Thanks for reminding me. Breaking old habits always time... My habit is always trying to simplify things mainly because of my poor memory and I can't keep up with too many players. This usually leads to clumping similar groups together and I think thats what we do when we use the equal sign.
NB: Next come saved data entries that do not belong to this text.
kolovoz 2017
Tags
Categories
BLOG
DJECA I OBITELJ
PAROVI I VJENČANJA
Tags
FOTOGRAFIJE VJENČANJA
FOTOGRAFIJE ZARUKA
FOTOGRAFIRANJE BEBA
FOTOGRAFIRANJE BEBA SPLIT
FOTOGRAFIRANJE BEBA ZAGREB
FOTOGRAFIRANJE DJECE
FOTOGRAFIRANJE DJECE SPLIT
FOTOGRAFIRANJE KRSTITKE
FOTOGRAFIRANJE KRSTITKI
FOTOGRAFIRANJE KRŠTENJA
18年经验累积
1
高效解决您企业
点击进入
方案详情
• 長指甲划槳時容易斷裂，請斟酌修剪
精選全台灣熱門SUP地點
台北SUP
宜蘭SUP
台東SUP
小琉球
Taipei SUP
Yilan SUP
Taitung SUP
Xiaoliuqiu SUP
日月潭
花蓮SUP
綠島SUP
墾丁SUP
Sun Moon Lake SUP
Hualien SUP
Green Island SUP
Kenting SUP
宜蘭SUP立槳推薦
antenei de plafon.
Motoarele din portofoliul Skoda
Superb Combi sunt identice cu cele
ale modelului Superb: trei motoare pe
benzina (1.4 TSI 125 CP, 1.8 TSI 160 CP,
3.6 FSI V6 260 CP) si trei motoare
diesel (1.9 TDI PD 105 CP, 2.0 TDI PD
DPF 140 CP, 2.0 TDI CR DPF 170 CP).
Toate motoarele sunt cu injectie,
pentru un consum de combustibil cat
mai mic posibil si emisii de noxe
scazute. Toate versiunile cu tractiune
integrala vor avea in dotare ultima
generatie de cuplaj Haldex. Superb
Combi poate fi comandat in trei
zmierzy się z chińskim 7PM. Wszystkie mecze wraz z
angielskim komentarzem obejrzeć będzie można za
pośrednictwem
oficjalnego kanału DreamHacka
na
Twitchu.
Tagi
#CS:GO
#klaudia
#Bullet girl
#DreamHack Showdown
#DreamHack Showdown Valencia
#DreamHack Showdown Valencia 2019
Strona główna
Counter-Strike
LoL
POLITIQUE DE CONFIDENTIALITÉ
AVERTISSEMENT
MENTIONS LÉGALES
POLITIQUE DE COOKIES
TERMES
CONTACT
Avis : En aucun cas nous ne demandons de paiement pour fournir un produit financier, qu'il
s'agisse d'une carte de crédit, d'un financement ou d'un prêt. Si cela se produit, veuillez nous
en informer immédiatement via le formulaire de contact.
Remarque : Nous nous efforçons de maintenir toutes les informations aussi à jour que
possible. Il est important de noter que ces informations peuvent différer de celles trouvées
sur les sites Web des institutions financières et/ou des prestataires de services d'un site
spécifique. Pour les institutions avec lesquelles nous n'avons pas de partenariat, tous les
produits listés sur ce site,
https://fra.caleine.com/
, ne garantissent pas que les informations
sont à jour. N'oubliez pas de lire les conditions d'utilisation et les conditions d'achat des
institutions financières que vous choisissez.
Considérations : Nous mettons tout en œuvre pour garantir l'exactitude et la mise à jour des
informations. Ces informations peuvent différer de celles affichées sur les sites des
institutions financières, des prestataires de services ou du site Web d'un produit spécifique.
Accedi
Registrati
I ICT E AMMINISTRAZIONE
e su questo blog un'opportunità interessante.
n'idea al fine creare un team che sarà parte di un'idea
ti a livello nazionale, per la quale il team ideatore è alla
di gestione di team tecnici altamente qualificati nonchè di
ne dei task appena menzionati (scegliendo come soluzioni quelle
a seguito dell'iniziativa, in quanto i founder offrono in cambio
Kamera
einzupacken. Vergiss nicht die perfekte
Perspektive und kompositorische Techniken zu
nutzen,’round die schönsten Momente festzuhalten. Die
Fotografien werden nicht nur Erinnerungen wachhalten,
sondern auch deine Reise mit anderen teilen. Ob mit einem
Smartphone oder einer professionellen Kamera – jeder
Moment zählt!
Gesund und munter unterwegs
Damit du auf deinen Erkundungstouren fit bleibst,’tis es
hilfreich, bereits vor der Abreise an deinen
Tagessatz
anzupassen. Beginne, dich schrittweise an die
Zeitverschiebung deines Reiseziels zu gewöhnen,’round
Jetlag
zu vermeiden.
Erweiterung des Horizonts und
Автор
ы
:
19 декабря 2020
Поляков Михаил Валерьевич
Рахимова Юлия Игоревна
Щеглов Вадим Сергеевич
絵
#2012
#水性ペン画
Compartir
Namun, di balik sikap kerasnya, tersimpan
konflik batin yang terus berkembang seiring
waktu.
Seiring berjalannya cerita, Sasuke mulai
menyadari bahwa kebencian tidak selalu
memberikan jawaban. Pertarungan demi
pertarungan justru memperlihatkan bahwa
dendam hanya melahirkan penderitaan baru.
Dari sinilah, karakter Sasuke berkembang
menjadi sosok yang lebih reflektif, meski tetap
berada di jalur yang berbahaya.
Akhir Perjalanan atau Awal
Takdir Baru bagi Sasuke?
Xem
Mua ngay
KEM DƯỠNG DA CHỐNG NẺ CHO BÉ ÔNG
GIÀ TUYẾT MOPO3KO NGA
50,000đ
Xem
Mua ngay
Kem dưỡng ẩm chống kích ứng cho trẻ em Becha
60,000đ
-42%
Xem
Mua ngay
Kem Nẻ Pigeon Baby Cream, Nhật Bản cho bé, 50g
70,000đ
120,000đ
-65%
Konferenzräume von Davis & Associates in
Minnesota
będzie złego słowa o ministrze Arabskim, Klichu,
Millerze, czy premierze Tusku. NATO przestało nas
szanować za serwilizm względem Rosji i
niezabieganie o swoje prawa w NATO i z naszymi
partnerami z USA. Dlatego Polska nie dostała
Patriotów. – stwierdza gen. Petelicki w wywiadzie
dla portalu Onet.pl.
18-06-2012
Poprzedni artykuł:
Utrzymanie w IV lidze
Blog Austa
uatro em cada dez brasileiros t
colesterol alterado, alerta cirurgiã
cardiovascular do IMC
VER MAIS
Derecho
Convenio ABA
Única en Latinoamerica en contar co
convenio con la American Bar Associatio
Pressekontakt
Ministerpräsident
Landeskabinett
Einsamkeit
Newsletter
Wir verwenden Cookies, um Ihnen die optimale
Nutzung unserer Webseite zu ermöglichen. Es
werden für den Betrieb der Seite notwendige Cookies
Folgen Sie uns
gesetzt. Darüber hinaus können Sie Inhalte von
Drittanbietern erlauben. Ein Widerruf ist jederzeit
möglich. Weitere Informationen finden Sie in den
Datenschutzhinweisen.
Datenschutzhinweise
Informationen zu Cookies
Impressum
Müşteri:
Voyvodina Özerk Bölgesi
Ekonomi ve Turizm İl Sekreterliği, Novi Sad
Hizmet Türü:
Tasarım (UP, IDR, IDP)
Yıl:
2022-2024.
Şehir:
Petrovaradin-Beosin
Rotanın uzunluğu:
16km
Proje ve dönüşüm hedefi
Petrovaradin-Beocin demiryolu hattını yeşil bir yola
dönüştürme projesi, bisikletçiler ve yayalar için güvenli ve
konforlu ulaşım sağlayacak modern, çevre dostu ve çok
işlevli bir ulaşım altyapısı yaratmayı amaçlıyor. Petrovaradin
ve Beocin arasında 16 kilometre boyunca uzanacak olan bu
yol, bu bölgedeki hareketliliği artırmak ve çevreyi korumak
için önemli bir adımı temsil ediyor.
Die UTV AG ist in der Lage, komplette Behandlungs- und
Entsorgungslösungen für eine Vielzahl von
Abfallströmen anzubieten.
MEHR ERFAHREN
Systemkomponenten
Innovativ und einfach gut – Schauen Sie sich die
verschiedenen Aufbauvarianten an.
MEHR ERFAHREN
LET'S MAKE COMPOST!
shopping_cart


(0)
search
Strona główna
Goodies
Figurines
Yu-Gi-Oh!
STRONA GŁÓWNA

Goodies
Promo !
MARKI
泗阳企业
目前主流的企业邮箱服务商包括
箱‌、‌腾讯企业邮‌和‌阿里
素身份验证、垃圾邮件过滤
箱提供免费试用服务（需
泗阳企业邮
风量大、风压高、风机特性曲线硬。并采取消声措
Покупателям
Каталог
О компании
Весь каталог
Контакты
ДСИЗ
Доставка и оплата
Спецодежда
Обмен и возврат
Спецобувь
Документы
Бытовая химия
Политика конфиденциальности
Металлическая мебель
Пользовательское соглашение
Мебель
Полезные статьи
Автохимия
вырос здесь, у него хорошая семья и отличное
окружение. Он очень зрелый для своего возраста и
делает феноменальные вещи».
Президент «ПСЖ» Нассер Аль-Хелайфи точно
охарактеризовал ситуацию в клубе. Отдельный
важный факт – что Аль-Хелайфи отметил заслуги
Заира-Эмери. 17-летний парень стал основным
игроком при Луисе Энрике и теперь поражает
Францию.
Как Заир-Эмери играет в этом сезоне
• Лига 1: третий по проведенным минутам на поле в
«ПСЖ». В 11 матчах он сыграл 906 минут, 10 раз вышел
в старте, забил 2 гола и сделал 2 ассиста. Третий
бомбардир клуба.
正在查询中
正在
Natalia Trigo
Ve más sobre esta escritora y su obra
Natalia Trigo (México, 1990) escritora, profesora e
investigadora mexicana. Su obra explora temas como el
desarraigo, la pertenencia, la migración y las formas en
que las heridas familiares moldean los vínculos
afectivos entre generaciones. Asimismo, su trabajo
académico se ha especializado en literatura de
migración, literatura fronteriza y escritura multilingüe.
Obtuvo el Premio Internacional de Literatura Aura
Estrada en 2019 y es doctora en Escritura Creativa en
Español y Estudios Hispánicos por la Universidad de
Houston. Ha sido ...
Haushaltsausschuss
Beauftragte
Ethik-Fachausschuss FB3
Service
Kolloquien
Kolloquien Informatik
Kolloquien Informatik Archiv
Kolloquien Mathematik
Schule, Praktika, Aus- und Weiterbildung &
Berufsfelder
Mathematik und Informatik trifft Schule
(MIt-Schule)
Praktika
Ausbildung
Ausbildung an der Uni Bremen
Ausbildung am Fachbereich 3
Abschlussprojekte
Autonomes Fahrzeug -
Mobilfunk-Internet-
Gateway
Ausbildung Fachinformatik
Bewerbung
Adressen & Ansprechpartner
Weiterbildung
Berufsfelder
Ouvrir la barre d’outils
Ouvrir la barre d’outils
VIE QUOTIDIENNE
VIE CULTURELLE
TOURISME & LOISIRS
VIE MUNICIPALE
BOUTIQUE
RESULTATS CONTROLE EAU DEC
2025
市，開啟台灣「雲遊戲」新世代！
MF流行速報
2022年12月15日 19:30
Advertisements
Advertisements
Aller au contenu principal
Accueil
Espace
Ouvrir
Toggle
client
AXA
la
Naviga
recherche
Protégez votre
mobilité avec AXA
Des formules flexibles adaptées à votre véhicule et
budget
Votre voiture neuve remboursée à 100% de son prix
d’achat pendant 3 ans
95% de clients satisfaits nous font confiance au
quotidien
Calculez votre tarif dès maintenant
Category theory seems to be clumping things together but doing so while respecting the integrity of each individual and ... we end up getting the best of both worlds?

BTW This completely clarified my confusions with the words 'obvious best'!

>To find \$$A\$$ and \$$B\$$, and to prove
>$\cap_x = B \circ \cup_x^\ast \circ A^{-1} ,$
>is yet another fun puzzle.

This is kind of like asking "What two rules do we need to add to make our two diagrams commute (one for each direction) ie make the two compositions equal for each direction?" The rules come in the form of natural isomorphisms, A and B.

\$$A \colon I^\ast \stackrel{\sim}{\longrightarrow} I\$$ says the identity object and its identity is conserved when using \$$(-)^\ast\$$ which may or may not be true but in the case of \$$\mathbf{FinVect}\$$ where the field is the real numbers, it is since the transpose of a scalar is still a scalar and left and right multiplication doesn't matter.

\$$B \colon (x^\ast \otimes x)^\ast \stackrel{\sim}{\longrightarrow} x \otimes x^\ast\$$ is saying \$$(-)^\ast\$$ will work on the tensor by components.

Now that we have our rules we just need to prove \$$\cap_x = B \circ \cup_x^\ast \circ A^{-1}\$$ which is the same as showing the first diagram commutes :

![cup cap dual](http://aether.co.kr/images/cap_cup_dual.svg)

This amounts showing that the next two diagrams commutes which it does and we have shown a way to get from one from the other in both directions.